David J. Silverman has written a compelling and original history of the Wampanoag Indians of Martha's Vineyard using extensive archival research, personal interviews with contemporary Wampanoag residents of Martha's Vineyard, and a firm grasp of the secondary scholarship available on the Algonquian peoples of New England. Silverman is most astute in his choice of the Wampanoags of Martha's Vineyard as a research subject. Until now their history has only received sporadic attention despite the existence of a rich archive and extensive documentation of Indian lifeways, most specifically through Experience Mayhew's 1727 text, Indian Converts, which documents the lives of Christianized Natives on Martha's Vineyard through the early eighteenth century. Silverman uses his sources expertly, reconstructing individual lives and experiences to paint a far more complex picture of Indian life on the island than has hitherto been available.

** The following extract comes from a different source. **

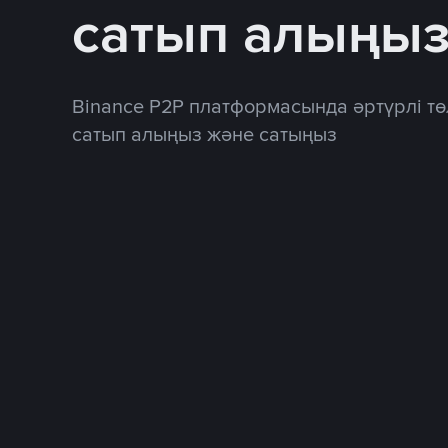
сатып алыңы
Binance P2P платформасында әртүрлі тө
сатып алыңыз және сатыңыз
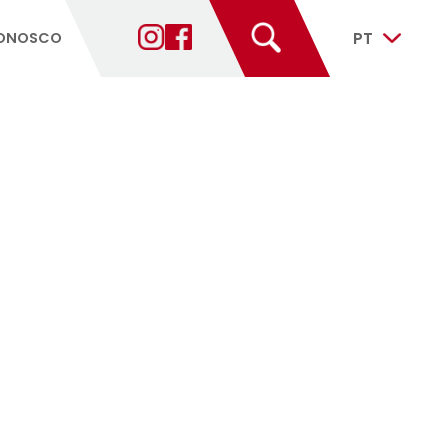
ANTES
FALE CONOSCO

In some of the strongest chapters of what is a generally excellent book, Silverman complicates notions of the role of Christianity in Wampanoag culture (chapters 1 and 2), analyzes the changing, and at times paradoxical, role of the sachemship in the eighteenth century (chapter 4), and explores the cultural implications of indentured servitude (chapter 6). In the process, we are drawn into the lives of Epenow, seventeenth-century captive of an English trading ship, and Wuttununohkomkooh, a Native woman despairing of ever having a child to live to maturity, and even of Tobit Potter, the eighteenth-century son of an indentured woman and eventually an indentured servant himself, who at thirteen returns to his Wampanoag community only to die in isolation, having lost any understanding of the Wampanoag language. We learn of the complex series of maneuvers of community leaders such as Zachariah Howwoswee and his father, Zachariah Hossuet, to keep their land, and we see the shady dealings of figures such as Keteanummins, Elisha Amos, and eventually even Howwoswee. The result is a powerful amalgamation of narrative history and social history that makes for compelling reading.